Situation 1 Constructivist way of dealing with this
conflict
- Don’t
interfere in the beginning.
- If it
reaches a point that the children begin to physically battle for the
piece, immediately interfere.
- Maintain
your calm and don’t show any anxiety.
- Begin
questioning both G and D. Help them develop a shared focus of attention so
that all the parties know what problem they would be discussing about.
- Comfort
G who is crying uncontrollably.
- Ask
questions like ‘What happened?’, ‘Who was playing first?’, and ‘Who broke
the piece?’ Make sure you hear both sides of story.
- Hopefully
and most probably D will admit that he broke the piece.
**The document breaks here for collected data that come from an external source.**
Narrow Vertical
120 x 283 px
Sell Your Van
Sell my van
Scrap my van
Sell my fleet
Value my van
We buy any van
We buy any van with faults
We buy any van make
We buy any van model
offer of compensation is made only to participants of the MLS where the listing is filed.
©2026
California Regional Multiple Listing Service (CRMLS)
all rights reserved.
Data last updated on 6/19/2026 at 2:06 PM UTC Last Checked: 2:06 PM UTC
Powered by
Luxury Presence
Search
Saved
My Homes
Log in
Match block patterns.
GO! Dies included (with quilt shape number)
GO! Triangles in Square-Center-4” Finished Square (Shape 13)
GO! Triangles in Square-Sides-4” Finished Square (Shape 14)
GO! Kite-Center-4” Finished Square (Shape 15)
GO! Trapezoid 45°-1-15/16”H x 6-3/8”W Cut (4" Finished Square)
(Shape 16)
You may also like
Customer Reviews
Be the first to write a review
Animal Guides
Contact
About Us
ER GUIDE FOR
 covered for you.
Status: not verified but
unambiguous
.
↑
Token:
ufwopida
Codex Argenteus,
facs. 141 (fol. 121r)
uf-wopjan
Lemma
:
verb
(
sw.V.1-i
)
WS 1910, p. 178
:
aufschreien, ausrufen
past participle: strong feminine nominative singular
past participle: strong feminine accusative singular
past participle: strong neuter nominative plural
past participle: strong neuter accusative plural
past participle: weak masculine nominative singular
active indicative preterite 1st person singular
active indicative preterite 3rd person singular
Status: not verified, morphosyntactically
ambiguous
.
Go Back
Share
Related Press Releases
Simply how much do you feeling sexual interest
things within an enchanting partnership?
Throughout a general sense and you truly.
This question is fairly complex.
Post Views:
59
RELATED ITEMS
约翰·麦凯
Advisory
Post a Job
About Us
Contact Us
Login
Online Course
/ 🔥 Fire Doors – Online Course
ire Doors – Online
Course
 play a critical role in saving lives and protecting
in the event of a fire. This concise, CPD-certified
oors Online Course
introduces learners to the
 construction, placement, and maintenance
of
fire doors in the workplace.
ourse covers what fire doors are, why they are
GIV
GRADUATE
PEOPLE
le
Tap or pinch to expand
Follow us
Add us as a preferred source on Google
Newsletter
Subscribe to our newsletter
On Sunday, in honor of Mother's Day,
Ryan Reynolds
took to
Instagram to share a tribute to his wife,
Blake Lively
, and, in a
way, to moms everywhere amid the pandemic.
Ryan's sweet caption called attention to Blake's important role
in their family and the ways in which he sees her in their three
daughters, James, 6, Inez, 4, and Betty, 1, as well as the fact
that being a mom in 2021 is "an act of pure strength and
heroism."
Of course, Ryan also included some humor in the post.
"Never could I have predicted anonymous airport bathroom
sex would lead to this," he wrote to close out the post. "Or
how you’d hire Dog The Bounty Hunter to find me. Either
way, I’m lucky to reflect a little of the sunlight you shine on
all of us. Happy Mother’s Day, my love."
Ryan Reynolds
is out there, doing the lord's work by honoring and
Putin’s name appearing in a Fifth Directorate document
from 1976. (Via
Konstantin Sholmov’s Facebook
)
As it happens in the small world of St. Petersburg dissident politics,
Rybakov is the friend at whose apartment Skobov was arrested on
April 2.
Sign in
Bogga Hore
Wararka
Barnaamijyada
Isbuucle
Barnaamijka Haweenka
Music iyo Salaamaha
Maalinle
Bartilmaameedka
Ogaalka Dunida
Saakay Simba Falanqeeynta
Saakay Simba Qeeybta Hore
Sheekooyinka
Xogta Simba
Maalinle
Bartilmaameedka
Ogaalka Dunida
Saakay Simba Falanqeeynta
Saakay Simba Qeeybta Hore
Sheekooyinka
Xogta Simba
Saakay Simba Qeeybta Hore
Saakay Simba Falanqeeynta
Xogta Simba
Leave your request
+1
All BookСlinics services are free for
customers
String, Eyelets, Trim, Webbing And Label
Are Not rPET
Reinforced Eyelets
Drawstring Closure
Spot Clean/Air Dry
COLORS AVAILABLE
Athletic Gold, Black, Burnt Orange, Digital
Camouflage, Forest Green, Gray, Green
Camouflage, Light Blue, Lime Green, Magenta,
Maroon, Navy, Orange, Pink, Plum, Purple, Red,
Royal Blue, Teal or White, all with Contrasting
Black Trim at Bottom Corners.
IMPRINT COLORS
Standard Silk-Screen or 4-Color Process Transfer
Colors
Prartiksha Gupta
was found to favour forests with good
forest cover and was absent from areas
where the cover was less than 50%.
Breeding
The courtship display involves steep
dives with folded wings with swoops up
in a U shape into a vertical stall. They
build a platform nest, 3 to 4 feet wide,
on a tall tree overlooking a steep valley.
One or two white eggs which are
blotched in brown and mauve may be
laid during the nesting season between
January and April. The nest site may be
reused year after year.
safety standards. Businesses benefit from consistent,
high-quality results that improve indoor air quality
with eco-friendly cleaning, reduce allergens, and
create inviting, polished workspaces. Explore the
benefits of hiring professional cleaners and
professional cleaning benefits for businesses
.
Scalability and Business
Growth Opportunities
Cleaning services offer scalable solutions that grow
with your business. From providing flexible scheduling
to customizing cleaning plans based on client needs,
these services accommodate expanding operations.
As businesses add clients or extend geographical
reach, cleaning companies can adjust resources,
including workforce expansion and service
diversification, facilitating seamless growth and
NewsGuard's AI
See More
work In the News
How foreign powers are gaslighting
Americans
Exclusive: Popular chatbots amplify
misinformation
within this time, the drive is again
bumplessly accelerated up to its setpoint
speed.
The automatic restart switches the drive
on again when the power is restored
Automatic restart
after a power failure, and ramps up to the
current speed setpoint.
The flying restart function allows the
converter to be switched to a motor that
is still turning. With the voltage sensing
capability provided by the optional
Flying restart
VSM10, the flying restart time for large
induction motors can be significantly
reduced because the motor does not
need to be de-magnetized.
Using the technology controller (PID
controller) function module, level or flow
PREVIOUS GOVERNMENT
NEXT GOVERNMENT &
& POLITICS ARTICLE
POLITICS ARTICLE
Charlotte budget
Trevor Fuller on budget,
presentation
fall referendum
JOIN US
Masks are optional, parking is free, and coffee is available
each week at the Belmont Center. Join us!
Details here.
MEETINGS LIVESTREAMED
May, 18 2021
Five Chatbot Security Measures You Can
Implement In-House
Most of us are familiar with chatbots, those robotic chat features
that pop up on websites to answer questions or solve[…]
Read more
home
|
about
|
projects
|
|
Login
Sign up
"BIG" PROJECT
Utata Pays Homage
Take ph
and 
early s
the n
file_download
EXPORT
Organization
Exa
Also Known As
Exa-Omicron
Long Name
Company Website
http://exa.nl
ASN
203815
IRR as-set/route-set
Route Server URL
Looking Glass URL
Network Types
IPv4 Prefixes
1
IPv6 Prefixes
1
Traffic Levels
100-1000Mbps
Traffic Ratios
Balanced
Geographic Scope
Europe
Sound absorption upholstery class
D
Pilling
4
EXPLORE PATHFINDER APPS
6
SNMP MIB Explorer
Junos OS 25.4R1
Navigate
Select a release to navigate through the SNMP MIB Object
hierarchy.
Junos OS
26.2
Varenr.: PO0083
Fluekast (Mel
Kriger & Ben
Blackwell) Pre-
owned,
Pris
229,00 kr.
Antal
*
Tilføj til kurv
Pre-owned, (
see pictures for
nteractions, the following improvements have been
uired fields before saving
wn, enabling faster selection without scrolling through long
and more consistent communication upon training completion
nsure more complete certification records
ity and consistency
- You can say, ‘D, G is feeling really sad
right now and he is crying, what can we do to make him feel better?’ and
‘What can we do to solve this problem?’
- You
can ‘suggest’ that they need to do something to fix the broken piece.
- In
this way you validate the emotional feelings involved in the situation.
- Hopefully
G will come up with ideas like taping it up or you can suggest.
- Help D tape up the two pieces.
- Then ‘casually’ tell them that if a situation like this arise in future, it is best to wait turns or use words to negotiate how the game has to be played and if you can’t come to an agreement you can get an adult.
Situation 1 Analysis
- The
process here is: 1.Identification of conflict 2.Comforting
the hurt child 3.Working
towards its solution.
- D got
a chance to restore his relationship with G and his own self-esteem.
- D
didn’t feel that he was a bad person instead he felt good about himself
that he had mended the broken piece and made G feel better.
- G was happy that you recognized his
concerns and comforted him and D did something to make him feel better.
Hence, none of the children carried negative feelings for
the other. Instead, it made the bond of friendship stronger between them.